While there are only about 10,000 acres of table potatoes grown in Manitoba, process potatoes grown under contract to French fry and potato chip manufacturers, are in excess of 60,000 acres.

Manitoba’s Agriculture Minister Derek Johnson, said, “For years Manitoba potato farmers have not had the freedom to grow and sell their table potatoes and root crops in the province and at the same time, regulations have prevented Peak of the Market from modernizing its business model to promote, sell and distribute Manitoba’s table potatoes and root crops to the world.”

The proposed legislation would allow those producers to sell to any buyer. Currently their entire crop has to be marketed by Peak of the Market.

But Kolochuk is not concerned that Peak will lose volume.

“We’re hoping the change will entice more growers into the market and hopefully they will want Peak to sell on their behalf,” she said. “And we are putting things in place such that growers who we partner with now will continue to want to work with us.”

The thinking is that production acreage will not change overnight. For one thing, Kolochuk said, seed is hard to come by in the springtime.

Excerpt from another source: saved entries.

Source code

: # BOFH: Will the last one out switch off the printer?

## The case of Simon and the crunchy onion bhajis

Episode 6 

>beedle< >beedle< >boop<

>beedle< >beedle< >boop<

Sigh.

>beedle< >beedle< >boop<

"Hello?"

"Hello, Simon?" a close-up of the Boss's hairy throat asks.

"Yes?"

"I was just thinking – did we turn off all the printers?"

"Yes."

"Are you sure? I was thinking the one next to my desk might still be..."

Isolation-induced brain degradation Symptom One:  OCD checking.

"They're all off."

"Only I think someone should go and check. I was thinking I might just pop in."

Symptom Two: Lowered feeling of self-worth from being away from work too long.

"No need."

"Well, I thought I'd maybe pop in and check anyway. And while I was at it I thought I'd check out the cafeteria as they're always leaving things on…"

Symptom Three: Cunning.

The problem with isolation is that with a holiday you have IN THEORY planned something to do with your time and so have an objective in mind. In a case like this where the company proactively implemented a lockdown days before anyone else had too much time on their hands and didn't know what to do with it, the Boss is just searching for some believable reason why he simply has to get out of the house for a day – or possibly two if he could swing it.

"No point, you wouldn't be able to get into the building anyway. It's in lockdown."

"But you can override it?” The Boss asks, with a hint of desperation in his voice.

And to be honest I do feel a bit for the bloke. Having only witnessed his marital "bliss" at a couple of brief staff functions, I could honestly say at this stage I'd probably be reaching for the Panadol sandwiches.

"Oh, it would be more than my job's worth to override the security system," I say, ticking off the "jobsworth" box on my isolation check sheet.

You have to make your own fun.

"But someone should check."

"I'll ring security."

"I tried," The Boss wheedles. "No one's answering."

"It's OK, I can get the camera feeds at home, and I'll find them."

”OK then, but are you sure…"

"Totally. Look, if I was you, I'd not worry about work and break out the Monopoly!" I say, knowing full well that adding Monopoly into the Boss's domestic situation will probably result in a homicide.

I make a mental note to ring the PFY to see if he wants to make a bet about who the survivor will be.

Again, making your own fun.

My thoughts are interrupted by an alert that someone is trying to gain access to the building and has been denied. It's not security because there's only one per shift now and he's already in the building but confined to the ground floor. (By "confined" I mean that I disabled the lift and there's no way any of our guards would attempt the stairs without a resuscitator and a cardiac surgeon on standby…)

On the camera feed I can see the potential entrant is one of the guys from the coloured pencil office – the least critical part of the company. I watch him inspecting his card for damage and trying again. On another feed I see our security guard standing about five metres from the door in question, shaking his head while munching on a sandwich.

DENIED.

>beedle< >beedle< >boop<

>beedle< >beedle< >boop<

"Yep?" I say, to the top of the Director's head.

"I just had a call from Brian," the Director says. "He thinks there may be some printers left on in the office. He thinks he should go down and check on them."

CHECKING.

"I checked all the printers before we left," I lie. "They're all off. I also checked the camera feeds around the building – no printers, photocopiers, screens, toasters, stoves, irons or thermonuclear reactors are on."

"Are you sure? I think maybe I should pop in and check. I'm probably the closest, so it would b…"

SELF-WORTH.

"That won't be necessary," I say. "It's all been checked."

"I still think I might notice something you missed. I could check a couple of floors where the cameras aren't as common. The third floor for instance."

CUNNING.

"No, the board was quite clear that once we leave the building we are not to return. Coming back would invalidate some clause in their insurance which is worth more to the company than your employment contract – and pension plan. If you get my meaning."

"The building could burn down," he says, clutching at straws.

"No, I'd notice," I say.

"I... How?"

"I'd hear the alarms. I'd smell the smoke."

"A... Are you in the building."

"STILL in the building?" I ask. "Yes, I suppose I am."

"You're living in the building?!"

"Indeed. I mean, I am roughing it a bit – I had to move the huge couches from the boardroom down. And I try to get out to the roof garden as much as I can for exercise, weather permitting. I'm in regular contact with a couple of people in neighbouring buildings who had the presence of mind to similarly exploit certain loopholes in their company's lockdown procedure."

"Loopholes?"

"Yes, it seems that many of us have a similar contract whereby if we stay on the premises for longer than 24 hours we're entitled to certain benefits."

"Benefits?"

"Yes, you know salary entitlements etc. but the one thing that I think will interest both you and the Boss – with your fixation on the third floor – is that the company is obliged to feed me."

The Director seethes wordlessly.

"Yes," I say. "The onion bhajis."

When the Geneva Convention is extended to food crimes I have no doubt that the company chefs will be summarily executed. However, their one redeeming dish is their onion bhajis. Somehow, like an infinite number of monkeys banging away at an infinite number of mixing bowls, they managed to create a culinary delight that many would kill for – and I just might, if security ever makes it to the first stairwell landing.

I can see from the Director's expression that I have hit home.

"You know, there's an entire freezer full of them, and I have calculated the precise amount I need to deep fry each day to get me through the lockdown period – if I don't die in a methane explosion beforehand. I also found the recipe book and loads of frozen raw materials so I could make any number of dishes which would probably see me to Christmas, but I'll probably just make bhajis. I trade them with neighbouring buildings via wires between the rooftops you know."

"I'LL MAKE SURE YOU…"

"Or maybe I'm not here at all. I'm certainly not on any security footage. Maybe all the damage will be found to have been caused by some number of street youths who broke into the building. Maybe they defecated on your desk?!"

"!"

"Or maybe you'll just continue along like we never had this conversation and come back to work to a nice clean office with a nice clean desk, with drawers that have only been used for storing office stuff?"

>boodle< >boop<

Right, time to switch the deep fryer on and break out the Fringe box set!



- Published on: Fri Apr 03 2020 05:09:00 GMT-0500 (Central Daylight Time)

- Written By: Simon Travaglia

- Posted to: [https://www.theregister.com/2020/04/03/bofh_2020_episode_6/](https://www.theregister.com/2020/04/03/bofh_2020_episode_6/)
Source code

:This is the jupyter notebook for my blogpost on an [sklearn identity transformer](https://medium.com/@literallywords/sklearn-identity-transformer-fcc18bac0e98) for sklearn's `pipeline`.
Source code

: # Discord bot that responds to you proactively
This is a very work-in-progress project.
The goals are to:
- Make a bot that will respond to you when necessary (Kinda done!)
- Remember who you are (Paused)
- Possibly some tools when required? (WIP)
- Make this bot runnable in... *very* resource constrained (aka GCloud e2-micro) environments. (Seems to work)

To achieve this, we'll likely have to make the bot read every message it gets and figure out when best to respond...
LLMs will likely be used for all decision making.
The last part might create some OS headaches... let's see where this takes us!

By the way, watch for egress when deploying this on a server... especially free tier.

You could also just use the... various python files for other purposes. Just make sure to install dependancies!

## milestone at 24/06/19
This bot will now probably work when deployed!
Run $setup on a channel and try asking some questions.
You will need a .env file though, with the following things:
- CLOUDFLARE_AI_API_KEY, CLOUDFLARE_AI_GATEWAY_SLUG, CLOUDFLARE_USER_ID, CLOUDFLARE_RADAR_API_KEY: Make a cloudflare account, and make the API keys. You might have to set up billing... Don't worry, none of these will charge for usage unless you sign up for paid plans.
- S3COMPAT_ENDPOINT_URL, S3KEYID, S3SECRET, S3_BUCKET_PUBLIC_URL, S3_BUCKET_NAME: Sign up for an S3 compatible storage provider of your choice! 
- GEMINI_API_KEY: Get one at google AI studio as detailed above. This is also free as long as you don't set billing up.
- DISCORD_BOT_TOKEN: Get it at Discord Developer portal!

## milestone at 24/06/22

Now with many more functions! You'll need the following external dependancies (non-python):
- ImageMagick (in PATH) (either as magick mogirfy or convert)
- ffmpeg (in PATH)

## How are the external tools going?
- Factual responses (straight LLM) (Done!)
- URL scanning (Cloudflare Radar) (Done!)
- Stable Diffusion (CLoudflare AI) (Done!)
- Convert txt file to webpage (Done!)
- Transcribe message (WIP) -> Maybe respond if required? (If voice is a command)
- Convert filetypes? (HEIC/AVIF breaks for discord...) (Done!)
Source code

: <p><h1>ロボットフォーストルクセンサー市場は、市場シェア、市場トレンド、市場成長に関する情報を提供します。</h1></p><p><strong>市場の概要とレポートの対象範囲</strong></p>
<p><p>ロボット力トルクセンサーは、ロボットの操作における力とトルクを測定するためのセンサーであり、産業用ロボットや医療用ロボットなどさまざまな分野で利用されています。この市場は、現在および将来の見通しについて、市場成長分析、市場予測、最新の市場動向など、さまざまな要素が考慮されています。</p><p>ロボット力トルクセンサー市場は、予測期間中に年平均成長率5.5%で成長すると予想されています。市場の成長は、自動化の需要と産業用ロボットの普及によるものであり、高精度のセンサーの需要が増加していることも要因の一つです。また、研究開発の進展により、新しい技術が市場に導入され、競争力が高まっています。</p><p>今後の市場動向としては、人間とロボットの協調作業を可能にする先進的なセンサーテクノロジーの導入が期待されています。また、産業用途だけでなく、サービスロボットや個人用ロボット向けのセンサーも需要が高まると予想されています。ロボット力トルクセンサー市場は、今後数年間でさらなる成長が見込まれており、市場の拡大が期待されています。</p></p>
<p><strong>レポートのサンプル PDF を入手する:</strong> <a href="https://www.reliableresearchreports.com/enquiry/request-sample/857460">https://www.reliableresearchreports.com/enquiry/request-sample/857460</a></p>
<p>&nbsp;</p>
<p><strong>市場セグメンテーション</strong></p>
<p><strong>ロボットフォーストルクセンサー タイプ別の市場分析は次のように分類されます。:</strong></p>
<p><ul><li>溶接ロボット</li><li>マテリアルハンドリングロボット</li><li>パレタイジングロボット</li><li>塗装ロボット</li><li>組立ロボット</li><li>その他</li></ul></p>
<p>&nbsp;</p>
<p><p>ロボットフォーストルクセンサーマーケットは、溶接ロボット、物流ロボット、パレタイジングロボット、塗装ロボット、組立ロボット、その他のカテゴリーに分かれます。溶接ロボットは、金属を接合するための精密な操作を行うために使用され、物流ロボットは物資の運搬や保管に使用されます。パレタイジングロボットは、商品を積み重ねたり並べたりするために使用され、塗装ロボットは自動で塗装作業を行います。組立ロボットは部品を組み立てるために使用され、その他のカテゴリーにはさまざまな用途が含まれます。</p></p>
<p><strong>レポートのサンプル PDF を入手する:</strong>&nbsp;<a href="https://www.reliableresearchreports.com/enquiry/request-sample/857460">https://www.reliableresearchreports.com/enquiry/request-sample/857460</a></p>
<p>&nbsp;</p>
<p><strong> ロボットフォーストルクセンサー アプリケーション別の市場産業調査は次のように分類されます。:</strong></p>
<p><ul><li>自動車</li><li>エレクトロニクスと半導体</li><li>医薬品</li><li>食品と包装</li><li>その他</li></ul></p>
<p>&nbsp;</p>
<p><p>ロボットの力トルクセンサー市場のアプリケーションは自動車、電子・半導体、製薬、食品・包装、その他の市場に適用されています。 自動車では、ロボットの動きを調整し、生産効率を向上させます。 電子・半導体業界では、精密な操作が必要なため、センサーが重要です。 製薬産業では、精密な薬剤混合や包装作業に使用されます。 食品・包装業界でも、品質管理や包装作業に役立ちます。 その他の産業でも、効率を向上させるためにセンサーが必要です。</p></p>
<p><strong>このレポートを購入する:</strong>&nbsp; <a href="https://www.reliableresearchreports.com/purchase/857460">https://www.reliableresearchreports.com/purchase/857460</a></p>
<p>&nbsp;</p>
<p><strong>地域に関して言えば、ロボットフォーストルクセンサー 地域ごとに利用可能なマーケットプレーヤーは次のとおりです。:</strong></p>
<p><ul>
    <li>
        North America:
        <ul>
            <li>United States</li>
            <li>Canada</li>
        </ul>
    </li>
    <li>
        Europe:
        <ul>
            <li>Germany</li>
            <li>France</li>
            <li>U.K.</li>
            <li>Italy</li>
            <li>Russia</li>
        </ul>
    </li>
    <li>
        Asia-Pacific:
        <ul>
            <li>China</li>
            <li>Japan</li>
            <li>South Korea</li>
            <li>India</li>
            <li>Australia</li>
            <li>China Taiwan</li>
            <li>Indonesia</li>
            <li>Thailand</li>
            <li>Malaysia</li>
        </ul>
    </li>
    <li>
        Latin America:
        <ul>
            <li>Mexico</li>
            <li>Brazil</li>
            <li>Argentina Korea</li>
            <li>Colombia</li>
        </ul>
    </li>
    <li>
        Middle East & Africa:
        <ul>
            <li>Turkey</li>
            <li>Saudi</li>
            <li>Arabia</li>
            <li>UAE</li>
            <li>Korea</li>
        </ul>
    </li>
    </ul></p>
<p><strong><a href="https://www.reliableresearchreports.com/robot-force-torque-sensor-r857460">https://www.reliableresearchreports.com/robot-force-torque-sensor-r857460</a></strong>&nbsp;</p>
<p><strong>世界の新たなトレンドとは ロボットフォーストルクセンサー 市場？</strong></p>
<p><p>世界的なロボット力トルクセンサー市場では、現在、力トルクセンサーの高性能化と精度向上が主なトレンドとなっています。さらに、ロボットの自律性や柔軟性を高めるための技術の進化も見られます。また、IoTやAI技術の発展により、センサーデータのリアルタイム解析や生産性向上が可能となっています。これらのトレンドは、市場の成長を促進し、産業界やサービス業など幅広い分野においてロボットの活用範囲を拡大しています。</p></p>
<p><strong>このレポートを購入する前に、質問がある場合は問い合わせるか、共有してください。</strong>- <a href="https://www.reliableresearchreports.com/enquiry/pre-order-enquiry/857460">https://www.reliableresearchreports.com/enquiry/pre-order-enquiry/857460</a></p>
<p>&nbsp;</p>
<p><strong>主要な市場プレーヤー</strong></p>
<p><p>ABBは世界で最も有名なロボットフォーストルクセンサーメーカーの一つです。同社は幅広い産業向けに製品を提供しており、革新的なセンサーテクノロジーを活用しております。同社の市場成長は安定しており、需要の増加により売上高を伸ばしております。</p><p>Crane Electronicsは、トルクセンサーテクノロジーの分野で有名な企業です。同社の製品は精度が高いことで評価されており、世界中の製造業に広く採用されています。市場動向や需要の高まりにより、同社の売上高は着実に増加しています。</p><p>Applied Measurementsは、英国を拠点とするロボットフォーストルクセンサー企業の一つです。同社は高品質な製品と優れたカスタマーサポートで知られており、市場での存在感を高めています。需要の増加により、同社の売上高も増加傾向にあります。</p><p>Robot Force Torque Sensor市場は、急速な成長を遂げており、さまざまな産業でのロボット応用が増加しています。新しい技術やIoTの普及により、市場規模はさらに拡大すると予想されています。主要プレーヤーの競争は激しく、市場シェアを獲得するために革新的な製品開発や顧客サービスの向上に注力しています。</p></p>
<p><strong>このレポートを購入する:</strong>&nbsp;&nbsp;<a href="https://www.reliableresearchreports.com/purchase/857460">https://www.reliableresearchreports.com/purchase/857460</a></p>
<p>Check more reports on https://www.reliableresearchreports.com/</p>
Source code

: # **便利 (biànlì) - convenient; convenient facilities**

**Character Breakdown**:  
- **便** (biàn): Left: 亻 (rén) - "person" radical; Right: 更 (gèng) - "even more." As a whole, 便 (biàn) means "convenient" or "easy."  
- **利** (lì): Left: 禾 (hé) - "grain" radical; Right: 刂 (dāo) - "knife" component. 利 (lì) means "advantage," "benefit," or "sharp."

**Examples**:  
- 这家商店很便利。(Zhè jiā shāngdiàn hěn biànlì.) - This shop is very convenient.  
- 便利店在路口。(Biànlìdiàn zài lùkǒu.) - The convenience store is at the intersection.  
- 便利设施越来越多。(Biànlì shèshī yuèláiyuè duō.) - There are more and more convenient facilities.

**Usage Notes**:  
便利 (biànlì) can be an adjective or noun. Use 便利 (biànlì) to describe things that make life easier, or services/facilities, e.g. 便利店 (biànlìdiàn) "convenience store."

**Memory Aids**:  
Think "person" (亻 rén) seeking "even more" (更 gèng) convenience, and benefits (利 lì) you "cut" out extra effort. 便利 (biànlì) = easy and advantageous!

“It will take a few years for the industry to grow,” she said. “It will also take time for growers to wrap their heads around the possibilities that will come out of this.”

The future structure of Peak of the Market will likely undergo some sort of transition, but Kolochuk is either not sure or not prepared to say what it will look like just yet.

She said there are on-going discussions with banks about altering the capital structure of the organization.

In the short term, she said it will continue to operate as a not-for-profit corporation.

The organization owns its 65,000 square foot warehouse and distribution centre on King Edward St. It also leases a 10,000 square foot warehouse in Calgary.